Collected data:
□ □ □ □ □ □ □
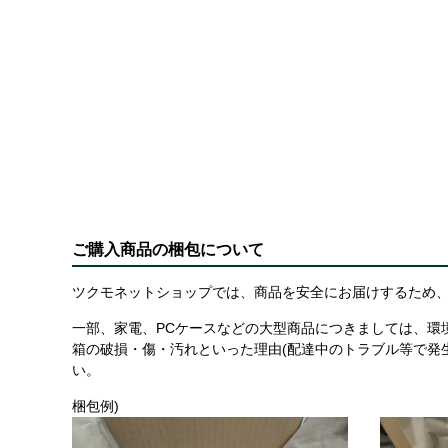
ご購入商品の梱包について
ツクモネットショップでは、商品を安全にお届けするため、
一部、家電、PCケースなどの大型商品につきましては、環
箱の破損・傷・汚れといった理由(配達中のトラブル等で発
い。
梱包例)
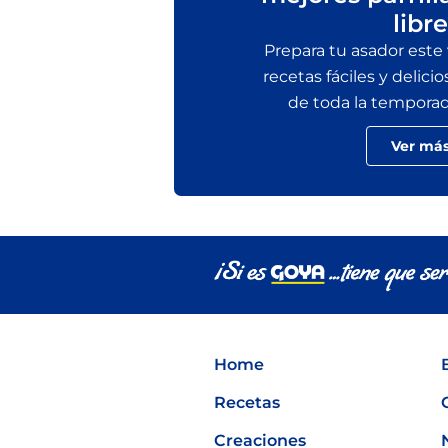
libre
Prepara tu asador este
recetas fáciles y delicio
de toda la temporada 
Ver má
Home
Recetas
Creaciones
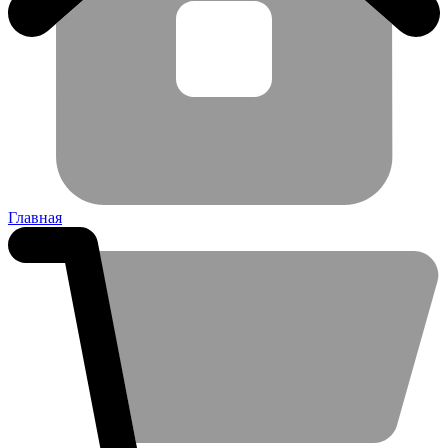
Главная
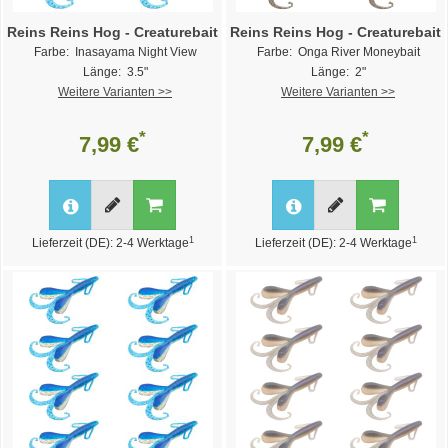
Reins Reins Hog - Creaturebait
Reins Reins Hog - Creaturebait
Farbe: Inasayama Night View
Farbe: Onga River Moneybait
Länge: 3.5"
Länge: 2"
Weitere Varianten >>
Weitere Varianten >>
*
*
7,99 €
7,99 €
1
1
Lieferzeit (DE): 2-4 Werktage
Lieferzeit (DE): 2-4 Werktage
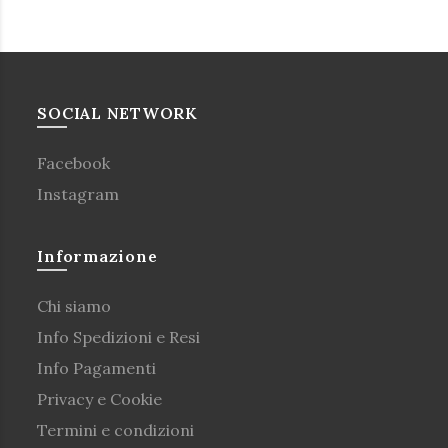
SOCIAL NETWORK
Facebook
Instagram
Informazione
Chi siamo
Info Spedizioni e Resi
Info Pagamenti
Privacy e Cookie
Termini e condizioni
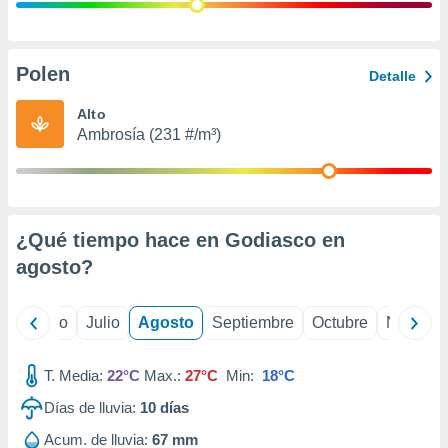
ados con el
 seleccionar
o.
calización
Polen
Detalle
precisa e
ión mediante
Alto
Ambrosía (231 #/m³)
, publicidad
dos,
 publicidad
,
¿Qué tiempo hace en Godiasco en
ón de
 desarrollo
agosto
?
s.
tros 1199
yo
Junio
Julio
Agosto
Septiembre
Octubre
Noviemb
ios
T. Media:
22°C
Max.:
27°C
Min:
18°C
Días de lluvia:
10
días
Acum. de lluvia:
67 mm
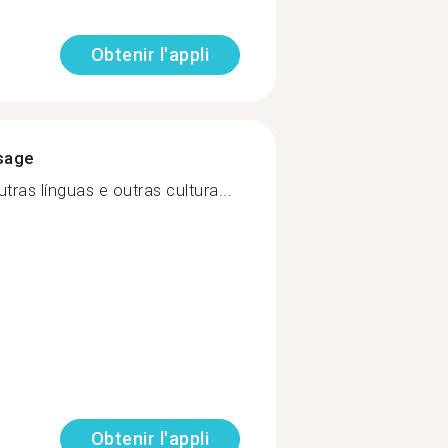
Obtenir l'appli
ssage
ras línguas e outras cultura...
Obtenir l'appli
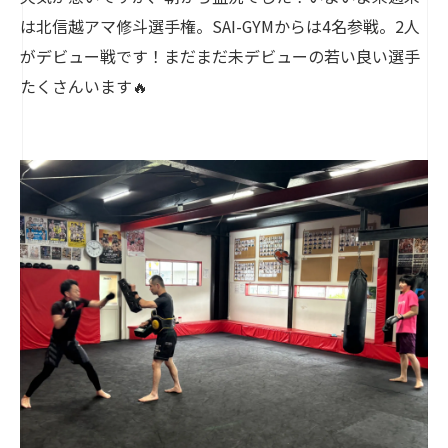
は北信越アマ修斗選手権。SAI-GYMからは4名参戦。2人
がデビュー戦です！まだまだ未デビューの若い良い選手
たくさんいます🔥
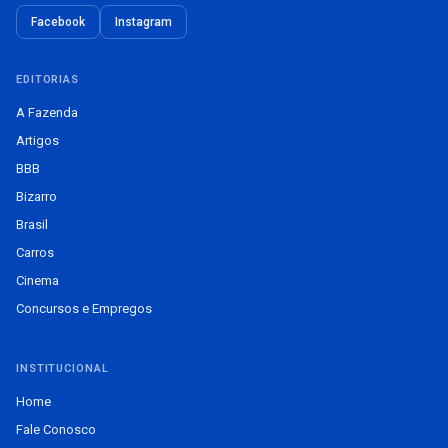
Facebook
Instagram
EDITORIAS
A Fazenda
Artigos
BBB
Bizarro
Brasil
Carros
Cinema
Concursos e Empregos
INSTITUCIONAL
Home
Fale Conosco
□ □ □ □ □ □ □
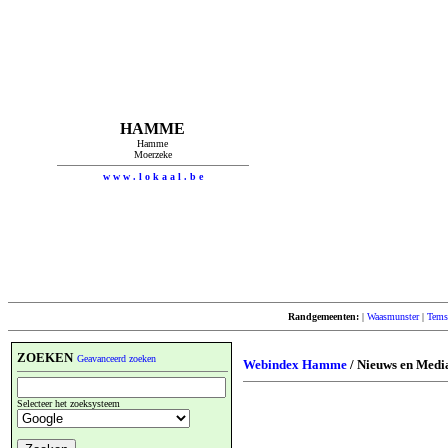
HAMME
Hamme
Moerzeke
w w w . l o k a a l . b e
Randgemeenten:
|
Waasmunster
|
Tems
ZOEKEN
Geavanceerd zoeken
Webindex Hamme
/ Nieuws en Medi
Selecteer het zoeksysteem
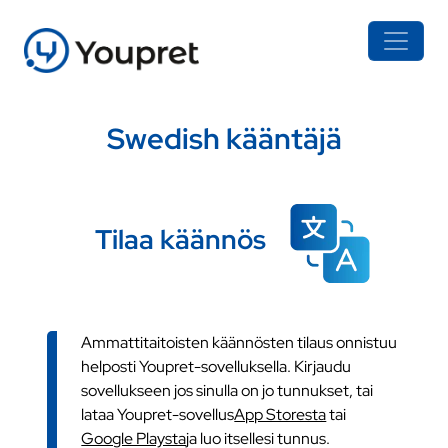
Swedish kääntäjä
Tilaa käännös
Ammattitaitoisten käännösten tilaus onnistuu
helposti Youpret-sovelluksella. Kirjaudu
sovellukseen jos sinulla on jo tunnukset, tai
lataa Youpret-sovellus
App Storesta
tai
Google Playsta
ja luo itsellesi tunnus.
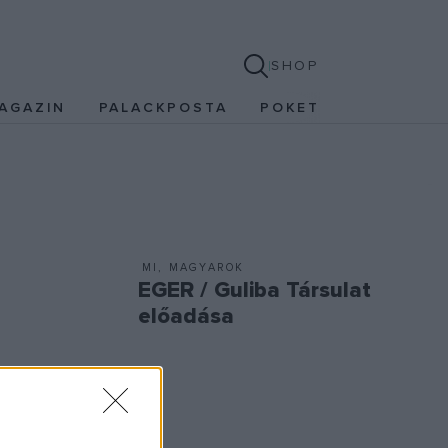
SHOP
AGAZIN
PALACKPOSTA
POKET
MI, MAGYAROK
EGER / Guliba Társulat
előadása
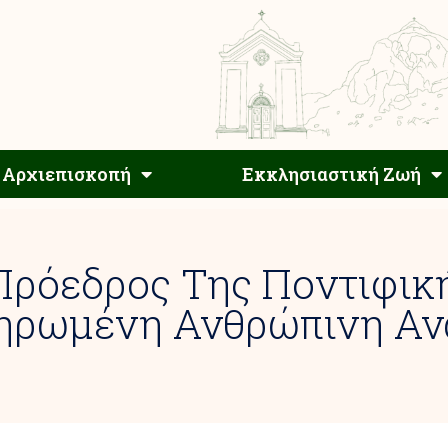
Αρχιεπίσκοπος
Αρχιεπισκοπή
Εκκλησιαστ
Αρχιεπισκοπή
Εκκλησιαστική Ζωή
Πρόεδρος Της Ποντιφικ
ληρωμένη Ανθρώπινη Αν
□ □ □ □ □ □ □
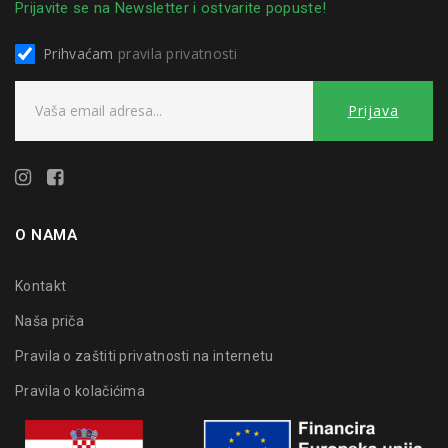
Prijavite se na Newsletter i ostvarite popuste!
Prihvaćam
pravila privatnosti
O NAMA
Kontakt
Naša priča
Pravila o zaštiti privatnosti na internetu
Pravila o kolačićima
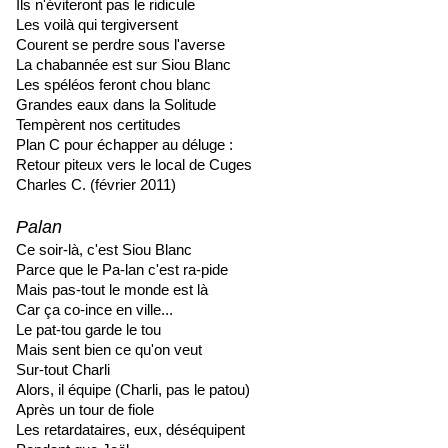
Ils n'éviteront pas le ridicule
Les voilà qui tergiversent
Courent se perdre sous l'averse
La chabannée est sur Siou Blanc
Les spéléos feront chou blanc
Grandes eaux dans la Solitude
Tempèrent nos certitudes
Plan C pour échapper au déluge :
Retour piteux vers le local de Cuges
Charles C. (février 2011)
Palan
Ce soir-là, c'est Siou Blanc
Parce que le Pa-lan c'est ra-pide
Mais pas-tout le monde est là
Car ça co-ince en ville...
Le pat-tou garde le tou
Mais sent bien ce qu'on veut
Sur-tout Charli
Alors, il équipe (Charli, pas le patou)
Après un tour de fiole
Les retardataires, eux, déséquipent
□ □ □ □ □ □ □
THE PROBLEM => Could you set down, word for word, only the lines above from the line with "Charles C. (février 2011)" to the line with "Les retardataires, eux, déséquipent", including both?

WRITTEN SOLUTION =>
Charles C. (février 2011)
Palan
Ce soir-là, c'est Siou Blanc
Parce que le Pa-lan c'est ra-pide
Mais pas-tout le monde est là
Car ça co-ince en ville...
Le pat-tou garde le tou
Mais sent bien ce qu'on veut
Sur-tout Charli
Alors, il équipe (Charli, pas le patou)
Après un tour de fiole
Les retardataires, eux, déséquipent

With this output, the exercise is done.